Chief Imam of the Freetown Central Mosque

Spiritual leader of the United Council of Imams in Sierra Leone

Chief imam of the Masjid Fatima Zahra mosque, Freetown
- In office 1982–1985

United Nations Goodwill Ambassador
- Incumbent
- Assumed office 2000

Personal details
- Born: Freetown, Sierra Leone
- Alma mater: Dar al-Tabligh, Qum, Iran
- Profession: Imam, Islamic Preacher

= Ahmad Tejan Sillah =

Ahmad Tejan Sillah is a Sierra Leonean Shia Muslim scholar and Islamic preacher. He is the chief imam of the Freetown Central Mosque, one of the largest mosque in Sierra Leone. He is also one of the leaders of the Sierra Leone United Council of Imams, an Islamic organisation that is made up of imams across Sierra Leone. Sillah is one of the most prominent Islamic scholars in Sierra Leone. Sillah is a Shia Muslim of the Twelver branch of Shia Islam

Born and raised in Freetown, Sierra Leone, Sillah received a master's degree in Islamic studies at the Dar Al Tabligh Islamic University in the holy city of Qum in Iran.
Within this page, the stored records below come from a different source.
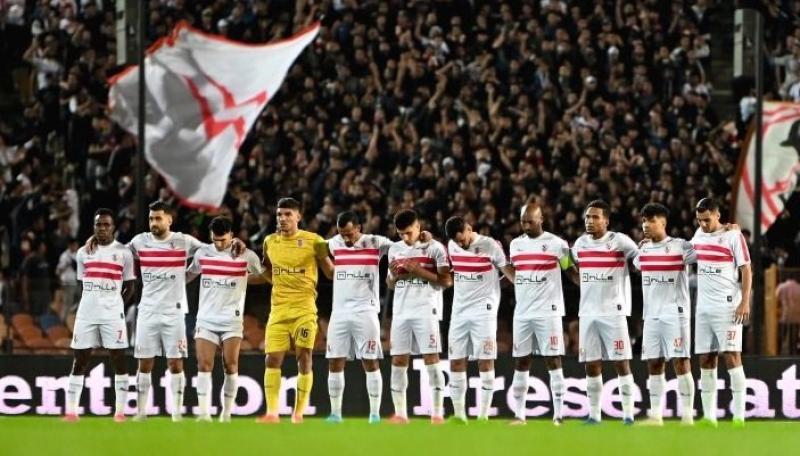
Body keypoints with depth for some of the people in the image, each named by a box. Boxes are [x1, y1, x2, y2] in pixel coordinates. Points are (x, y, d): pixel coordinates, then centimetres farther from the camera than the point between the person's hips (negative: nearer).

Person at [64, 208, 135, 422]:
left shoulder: (123, 253, 2)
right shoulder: (83, 253, 10)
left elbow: (129, 287, 7)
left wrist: (115, 303, -3)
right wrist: (93, 300, 7)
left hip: (112, 314, -3)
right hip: (86, 313, 3)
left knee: (118, 358, -4)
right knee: (80, 360, 2)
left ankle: (120, 411, -1)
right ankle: (71, 410, 3)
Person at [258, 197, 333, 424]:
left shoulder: (313, 241, -3)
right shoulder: (270, 242, 9)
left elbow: (331, 273, 2)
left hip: (304, 309, -3)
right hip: (279, 309, 3)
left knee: (304, 357, -6)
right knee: (273, 358, -5)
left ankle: (299, 412, 1)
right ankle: (272, 412, -3)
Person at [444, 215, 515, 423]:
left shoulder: (490, 246, -8)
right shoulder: (452, 246, 7)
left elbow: (510, 273, -5)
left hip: (483, 310, -5)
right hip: (459, 310, 5)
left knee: (486, 361, -5)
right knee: (456, 361, 2)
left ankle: (484, 414, -3)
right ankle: (458, 413, 7)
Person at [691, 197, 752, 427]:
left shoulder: (733, 236, -6)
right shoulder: (699, 235, 13)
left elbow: (746, 270, -8)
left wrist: (745, 301, -16)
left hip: (727, 307, -6)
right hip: (703, 308, 6)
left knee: (732, 357, -11)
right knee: (706, 361, 4)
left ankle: (739, 415, -11)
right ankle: (709, 415, 7)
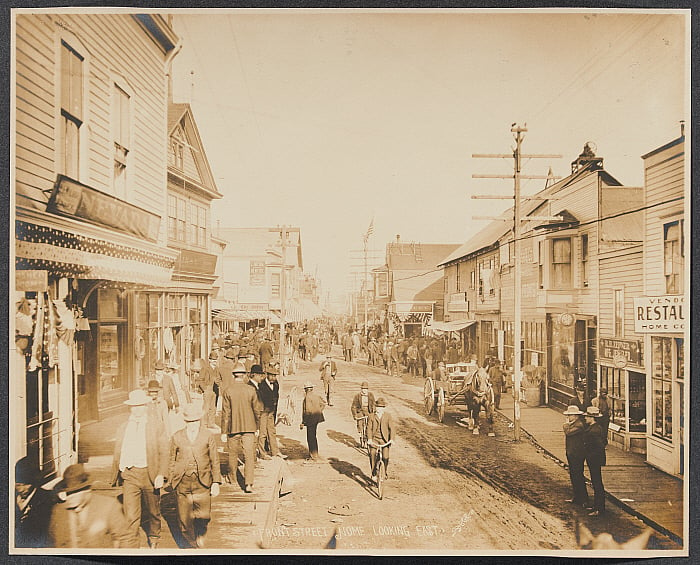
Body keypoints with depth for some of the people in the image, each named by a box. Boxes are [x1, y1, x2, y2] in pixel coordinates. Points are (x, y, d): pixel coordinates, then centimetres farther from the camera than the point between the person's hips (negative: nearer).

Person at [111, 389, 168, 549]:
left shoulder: (156, 426, 1)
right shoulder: (123, 428, 9)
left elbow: (163, 452, -2)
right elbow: (117, 454, 14)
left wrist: (161, 474, -11)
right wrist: (115, 477, 11)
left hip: (150, 474, -1)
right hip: (129, 474, 1)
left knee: (153, 511, 14)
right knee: (130, 514, -6)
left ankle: (154, 541, 36)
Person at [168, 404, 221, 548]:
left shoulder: (208, 436, 4)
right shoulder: (177, 437, 7)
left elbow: (215, 461, 6)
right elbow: (172, 461, 15)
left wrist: (216, 482, 2)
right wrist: (172, 480, 13)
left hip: (202, 482, -1)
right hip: (183, 482, 1)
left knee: (204, 516, -3)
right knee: (185, 518, 3)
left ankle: (200, 534, 30)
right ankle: (191, 543, 26)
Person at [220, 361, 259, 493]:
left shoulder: (227, 391, -7)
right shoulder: (251, 390, -3)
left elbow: (225, 413, -7)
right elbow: (255, 410, 6)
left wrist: (223, 432, -1)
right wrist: (256, 427, 18)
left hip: (233, 427, 0)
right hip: (249, 427, 0)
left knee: (233, 454, 18)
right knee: (249, 455, 0)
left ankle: (232, 478, 36)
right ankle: (248, 483, -9)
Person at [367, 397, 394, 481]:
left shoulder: (388, 415, 2)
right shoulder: (372, 416, 1)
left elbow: (391, 428, -1)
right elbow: (369, 428, -3)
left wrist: (392, 439, -11)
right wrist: (369, 439, -14)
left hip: (384, 439, 0)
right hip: (374, 439, 0)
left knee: (385, 457, -9)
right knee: (372, 453, -22)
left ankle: (384, 472, 21)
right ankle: (373, 474, -7)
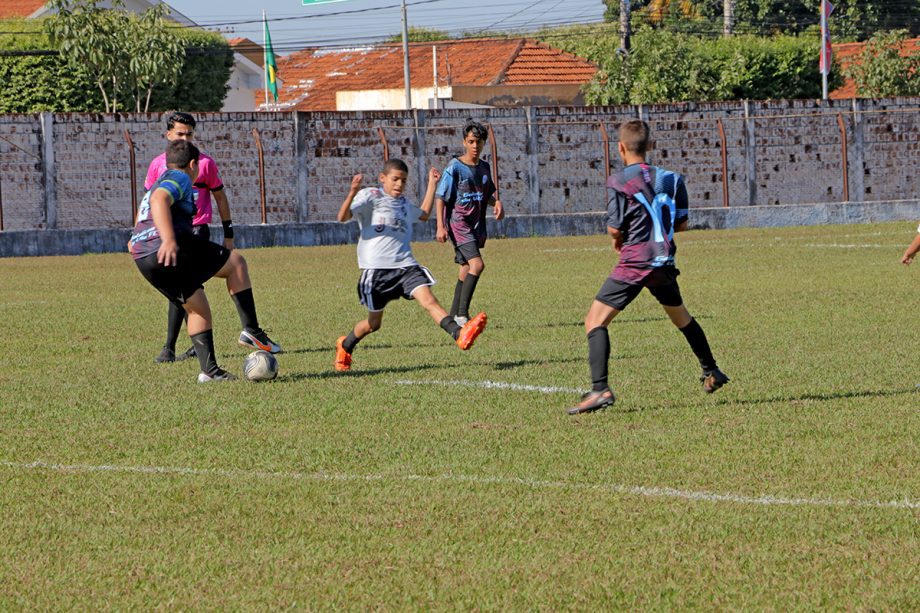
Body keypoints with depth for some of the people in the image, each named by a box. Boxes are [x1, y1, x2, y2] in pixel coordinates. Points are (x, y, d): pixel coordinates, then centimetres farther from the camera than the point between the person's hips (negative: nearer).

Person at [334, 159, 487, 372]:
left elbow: (424, 214, 41)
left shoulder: (403, 203, 20)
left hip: (404, 264, 4)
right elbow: (342, 217, -14)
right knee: (374, 323, 7)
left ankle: (459, 335, -39)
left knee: (428, 299, -20)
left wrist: (432, 184, 35)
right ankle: (345, 346, 36)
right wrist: (352, 194, -31)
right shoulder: (370, 197, -1)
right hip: (376, 268, -4)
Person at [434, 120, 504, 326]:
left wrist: (496, 202, 0)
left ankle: (455, 314, 21)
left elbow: (488, 194, 23)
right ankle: (461, 313, -19)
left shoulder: (484, 167, 10)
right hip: (458, 222, -7)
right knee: (477, 264, -20)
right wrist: (441, 227, -16)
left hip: (476, 224, 7)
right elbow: (441, 198, -9)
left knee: (466, 268, 11)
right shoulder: (455, 167, -10)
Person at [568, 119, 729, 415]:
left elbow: (614, 229, -10)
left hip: (634, 262, -6)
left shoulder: (618, 181, -9)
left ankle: (600, 389, -23)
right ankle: (712, 372, 43)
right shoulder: (670, 179, 7)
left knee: (595, 321, -6)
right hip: (664, 263, 6)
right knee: (680, 316, 30)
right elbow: (682, 223, 12)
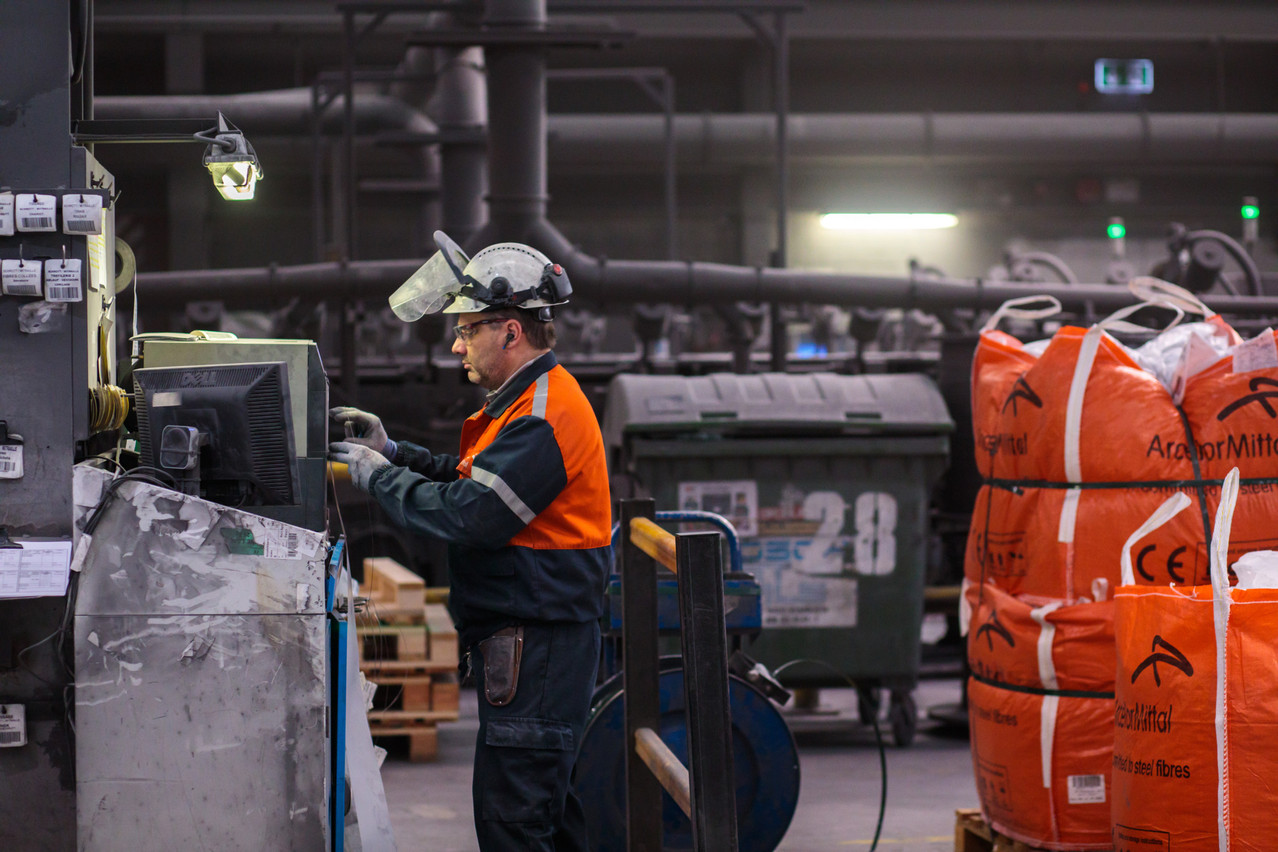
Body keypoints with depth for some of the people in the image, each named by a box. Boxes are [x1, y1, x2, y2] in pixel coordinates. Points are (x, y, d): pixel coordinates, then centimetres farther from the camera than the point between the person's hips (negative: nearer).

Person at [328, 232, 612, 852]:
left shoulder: (544, 416, -18)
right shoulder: (531, 401, 17)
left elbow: (469, 514, -23)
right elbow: (473, 480, 23)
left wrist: (377, 476, -10)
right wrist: (393, 451, 12)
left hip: (536, 645, -11)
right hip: (533, 643, 11)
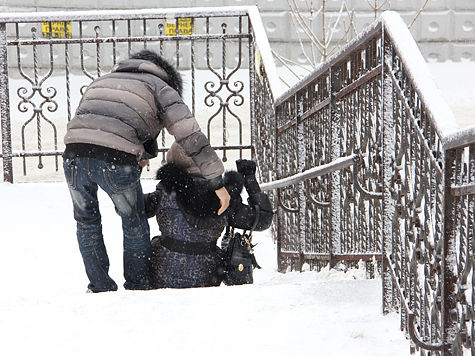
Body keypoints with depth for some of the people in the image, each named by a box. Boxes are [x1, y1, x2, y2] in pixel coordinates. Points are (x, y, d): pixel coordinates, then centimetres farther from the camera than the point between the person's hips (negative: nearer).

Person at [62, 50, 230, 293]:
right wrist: (217, 182, 9)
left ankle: (100, 288, 28)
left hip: (75, 153, 4)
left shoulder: (102, 80, 36)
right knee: (134, 225, 19)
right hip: (117, 158, -4)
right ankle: (138, 287, 28)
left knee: (87, 223, 24)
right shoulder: (161, 88, 20)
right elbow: (191, 136, 10)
Sillah is an advocate for child and women's rights to be respected as stated in the Quran. He has often preached against violence in society and violence against women.

During Sierra Leone's civil war, Sillah was one of the leading advocates for peace. He traveled to dangerous rebel held areas of the country to preach to the rebels to lay down their arms and accept peace. In 2000, he was appointed by the United Nations Population Fund (UNFPA) as a Goodwill Ambassador.

Sillah is a founding member of the Inter-Religious Council of Sierra Leone, which is made up of both Muslim and Christian religious leaders.

==Early life and education==
Ahmad Tejan Sillah was born and raised in Freetown, the capital of Sierra Leone. He is a Shia Muslim cleric. He attended primary and secondary schools in Freetown. In 1974, he received a master's degree in Islamic studies at the Dar al-Tabligh in the holy city of Qum in Iran. He was an Islamic preacher for two years in Iran before returning to Sierra Leone. He is religiously close to Ayatollah Ali Khamenei, the spiritual leader of Iran.

==Activist==

He has used his own wealth to pay fees for poor students, sponsor students to attend college, and he is an advocate for child and women's rights to be respected as stated in the Quran. He has preached against violence in society and against women. Sillah has preached that most of what exists in a true democratic society had existed in Islam long before democracy itself took place in the Western World.